▶ What to work on: Everything in the listing should be set down exactly, apart from the pictures.

▶ Extracted material:
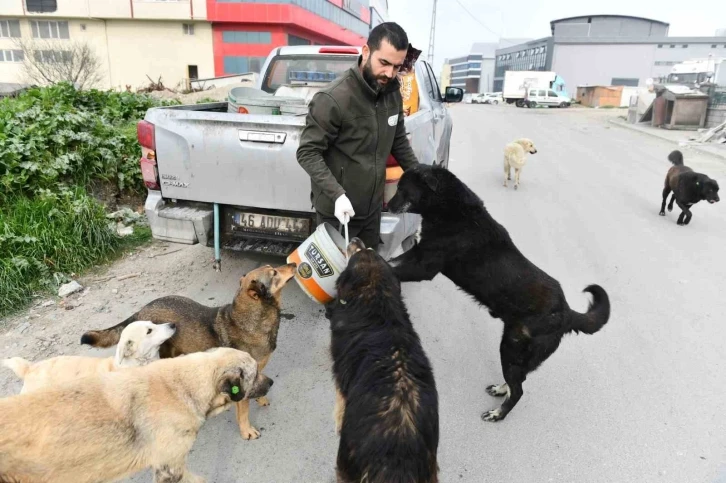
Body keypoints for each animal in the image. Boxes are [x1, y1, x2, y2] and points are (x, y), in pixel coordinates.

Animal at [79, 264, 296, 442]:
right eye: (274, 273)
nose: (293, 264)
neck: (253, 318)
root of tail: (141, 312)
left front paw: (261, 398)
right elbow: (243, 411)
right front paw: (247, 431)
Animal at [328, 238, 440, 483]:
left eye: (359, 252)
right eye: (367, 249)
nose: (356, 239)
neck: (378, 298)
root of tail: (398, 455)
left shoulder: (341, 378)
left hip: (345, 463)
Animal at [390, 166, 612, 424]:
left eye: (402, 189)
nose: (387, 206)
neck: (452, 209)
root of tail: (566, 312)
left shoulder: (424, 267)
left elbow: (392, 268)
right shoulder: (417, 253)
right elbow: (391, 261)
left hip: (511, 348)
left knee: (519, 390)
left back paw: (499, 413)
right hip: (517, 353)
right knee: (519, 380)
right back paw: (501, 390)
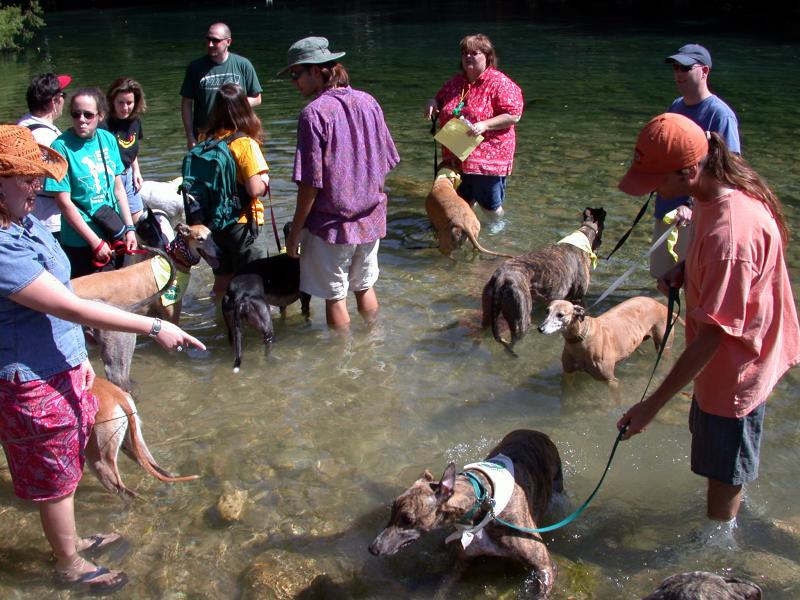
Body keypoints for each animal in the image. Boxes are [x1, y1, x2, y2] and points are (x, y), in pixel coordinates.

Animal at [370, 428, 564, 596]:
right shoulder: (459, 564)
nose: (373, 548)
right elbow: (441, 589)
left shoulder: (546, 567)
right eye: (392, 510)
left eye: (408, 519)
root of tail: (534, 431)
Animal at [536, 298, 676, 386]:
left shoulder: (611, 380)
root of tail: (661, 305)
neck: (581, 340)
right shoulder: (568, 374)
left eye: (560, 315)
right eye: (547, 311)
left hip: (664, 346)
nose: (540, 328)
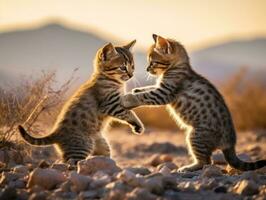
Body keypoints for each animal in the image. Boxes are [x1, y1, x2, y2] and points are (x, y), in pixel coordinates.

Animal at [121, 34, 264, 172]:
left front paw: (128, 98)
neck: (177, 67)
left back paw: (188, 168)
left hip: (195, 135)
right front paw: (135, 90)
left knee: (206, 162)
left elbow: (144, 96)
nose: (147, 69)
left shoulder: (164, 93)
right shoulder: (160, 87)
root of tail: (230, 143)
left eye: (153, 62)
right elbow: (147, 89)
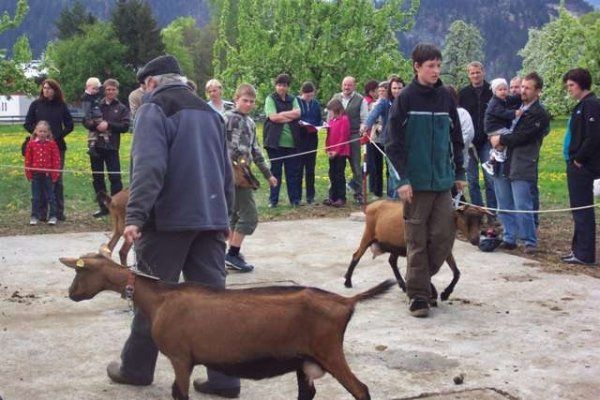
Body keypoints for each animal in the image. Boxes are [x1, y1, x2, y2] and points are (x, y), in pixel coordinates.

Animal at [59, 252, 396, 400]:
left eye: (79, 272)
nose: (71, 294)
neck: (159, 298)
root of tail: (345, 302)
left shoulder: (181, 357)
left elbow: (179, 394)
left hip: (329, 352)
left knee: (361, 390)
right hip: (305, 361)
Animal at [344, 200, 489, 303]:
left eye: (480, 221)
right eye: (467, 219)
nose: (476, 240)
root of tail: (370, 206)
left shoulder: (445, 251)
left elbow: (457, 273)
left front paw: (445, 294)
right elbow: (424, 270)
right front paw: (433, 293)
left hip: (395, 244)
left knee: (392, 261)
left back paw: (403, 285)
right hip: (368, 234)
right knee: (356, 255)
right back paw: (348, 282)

▶ Worked solution:
Body keypoints for each animal in the image. Boxes are [x1, y1, x2, y2] and points are (x, y), in pixel coordinates.

Animal at [79, 264, 296, 442]:
right eye: (274, 273)
nose: (293, 264)
neck: (253, 318)
root of tail: (141, 312)
left front paw: (261, 398)
right elbow: (243, 411)
right front paw: (247, 431)
Animal at [328, 238, 440, 483]:
left eye: (359, 252)
right eye: (367, 249)
nose: (356, 239)
neck: (378, 298)
root of tail: (398, 455)
left shoulder: (341, 378)
left hip: (345, 463)
Animal at [390, 166, 612, 424]:
left eye: (402, 189)
nose: (387, 206)
neck: (452, 209)
root of tail: (566, 312)
left shoulder: (424, 267)
left elbow: (392, 268)
right shoulder: (417, 253)
right elbow: (391, 261)
left hip: (511, 348)
left knee: (519, 390)
left back paw: (499, 413)
right hip: (517, 353)
right knee: (519, 380)
right back paw: (501, 390)
Body keypoints for each animal in the image. Boxes are [x1, y1, x2, y2] and points are (x, y), in pixel coordinates.

Animal at [370, 428, 564, 596]:
right shoulder: (459, 564)
nose: (373, 548)
right elbow: (441, 589)
left shoulder: (546, 567)
right eye: (392, 510)
left eye: (408, 519)
root of tail: (534, 431)
Animal at [536, 298, 676, 386]:
left shoulder: (611, 380)
root of tail: (661, 305)
neck: (581, 340)
right shoulder: (568, 374)
left eye: (560, 315)
right eye: (547, 311)
left hip: (664, 346)
nose: (540, 328)
Body keypoints for each animal in the image. Boxes are [x1, y1, x2, y2] and points are (x, y), in pixel coordinates.

Animal at [121, 34, 264, 172]:
left front paw: (128, 98)
neck: (177, 67)
left back paw: (188, 168)
left hip: (195, 135)
right front paw: (135, 90)
left knee: (206, 162)
left elbow: (144, 96)
nose: (147, 69)
left shoulder: (164, 93)
right shoulder: (160, 87)
root of tail: (230, 143)
left eye: (153, 62)
right elbow: (147, 89)
Body keypoints for each animal in the image. Boxes are [x1, y1, x2, y2] and points are (x, y), in pixel coordinates.

Animal at [59, 252, 396, 400]:
left eye: (79, 272)
nose: (71, 294)
neck: (159, 298)
root of tail: (345, 302)
left shoulder: (181, 357)
left elbow: (179, 394)
left hip: (329, 352)
left knee: (361, 390)
right hip: (305, 361)
Animal at [344, 200, 489, 303]:
left eye: (480, 221)
right eye: (467, 219)
nose: (476, 240)
root of tail: (370, 206)
left shoulder: (445, 251)
left elbow: (457, 273)
left front paw: (445, 294)
right elbow: (424, 270)
right front paw: (433, 293)
left hip: (395, 244)
left knee: (392, 261)
left back paw: (403, 285)
right hip: (368, 234)
right knee: (356, 255)
right back paw: (348, 282)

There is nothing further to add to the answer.